И вот готово — моя нервная и чуткая подруга жизни уже проснулась.

— Неужели нельзя тихо встать и уйти? Обязательно ему надо разбудить человека. Эгоист! Боже мой, какой эгоист!

Мне очень хочется ответить ей и сказать, что другая жена встала бы первой, чтобы приготовить своему эгоисту, уходящему на работу, завтрак, — но ничего этого я ей не говорю, а, бормоча извинения, прихватив свои вещички, выскальзываю из спальни.

Я быстро умываюсь, варю себе кофе, делаю бутерброды. Так! Все! Теперь надо взять свежую рубашку. Хорошо, что шифоньер стоит не в спальне, а во второй комнате нашей квартиры, отданной в распоряжение Чесика, он же Вячеслав, ученика девятого класса, верзилы выше меня ростом. Иду туда. Чесик спит на боку, улыбаясь во сне, — он занимается во вторую смену, ему можно еще и поспать, и поулыбаться. Белокурые модные лохмы (предмет длительной и пока безуспешной для меня нашей междоусобной войны) свисают на его лоб, выставленная наружу щека как бы излучает розоватый парок юного здоровья.

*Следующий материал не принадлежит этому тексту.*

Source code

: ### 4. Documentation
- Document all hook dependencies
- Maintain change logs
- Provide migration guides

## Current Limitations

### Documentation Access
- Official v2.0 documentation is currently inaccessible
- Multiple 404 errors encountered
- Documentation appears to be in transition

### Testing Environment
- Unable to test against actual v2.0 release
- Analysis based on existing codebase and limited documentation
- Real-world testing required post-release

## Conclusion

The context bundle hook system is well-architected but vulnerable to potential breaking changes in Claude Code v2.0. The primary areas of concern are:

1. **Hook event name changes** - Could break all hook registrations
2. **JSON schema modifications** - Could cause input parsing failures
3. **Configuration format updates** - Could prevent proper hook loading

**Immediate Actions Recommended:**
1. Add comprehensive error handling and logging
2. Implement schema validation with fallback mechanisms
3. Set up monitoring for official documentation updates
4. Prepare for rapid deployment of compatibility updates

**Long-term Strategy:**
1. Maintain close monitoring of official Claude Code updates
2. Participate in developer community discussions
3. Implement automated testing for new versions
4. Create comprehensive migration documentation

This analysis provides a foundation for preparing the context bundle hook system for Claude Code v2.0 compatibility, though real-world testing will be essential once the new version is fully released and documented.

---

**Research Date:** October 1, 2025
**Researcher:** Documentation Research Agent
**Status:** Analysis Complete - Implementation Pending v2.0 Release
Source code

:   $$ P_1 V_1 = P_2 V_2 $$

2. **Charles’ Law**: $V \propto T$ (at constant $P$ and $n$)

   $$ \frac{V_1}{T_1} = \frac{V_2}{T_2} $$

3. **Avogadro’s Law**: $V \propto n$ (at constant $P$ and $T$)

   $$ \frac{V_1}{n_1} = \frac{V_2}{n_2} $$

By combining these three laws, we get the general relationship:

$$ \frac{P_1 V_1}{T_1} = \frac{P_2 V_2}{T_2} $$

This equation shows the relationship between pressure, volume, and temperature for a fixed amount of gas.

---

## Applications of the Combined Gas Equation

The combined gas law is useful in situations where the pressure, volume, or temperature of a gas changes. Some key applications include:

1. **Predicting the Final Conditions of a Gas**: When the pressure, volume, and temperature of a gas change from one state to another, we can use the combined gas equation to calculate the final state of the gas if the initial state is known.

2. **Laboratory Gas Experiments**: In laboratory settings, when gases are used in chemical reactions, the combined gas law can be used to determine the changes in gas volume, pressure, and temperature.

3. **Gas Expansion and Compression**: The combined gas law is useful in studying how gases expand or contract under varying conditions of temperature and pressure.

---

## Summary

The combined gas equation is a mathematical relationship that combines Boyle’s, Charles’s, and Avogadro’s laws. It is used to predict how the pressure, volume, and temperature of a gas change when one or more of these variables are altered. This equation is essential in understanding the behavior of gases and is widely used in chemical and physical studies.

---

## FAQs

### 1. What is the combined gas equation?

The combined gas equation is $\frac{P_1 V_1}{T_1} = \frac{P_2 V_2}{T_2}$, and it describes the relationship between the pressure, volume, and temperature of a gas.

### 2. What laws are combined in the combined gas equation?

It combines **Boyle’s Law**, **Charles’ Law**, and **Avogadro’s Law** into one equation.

Роюсь в шифоньере — рубахи нет! Все другие в стирке, ясно, что последнюю чистую и самую любимую мою рубашку взял без спросу поносить Чесик.

— Чесик!

Он слышит, но делает вид, что не слышит, — чмокает губами, сопит, даже жалобно хрюкает, изображая глубокий, праведный сон.

— Вячеслав!

— Чего тебе, па? — Глаза у Чесика тоже сердитые и сонные, как у его матери.

— Зачем ты взял без спросу мою рубашку? Теперь мне не в чем идти на работу.

— Подумаешь, беда! Ты же не на банкет идешь в какое-нибудь там посольство, а в свое задрипанное издательство. Надень вчерашнюю! — нахально говорит Чесик и страдальчески зевает.

— Она грязная! — У меня все уже кипит внутри.

Новый зевок.

— Не пижонь, старик. Не такая уж она грязная.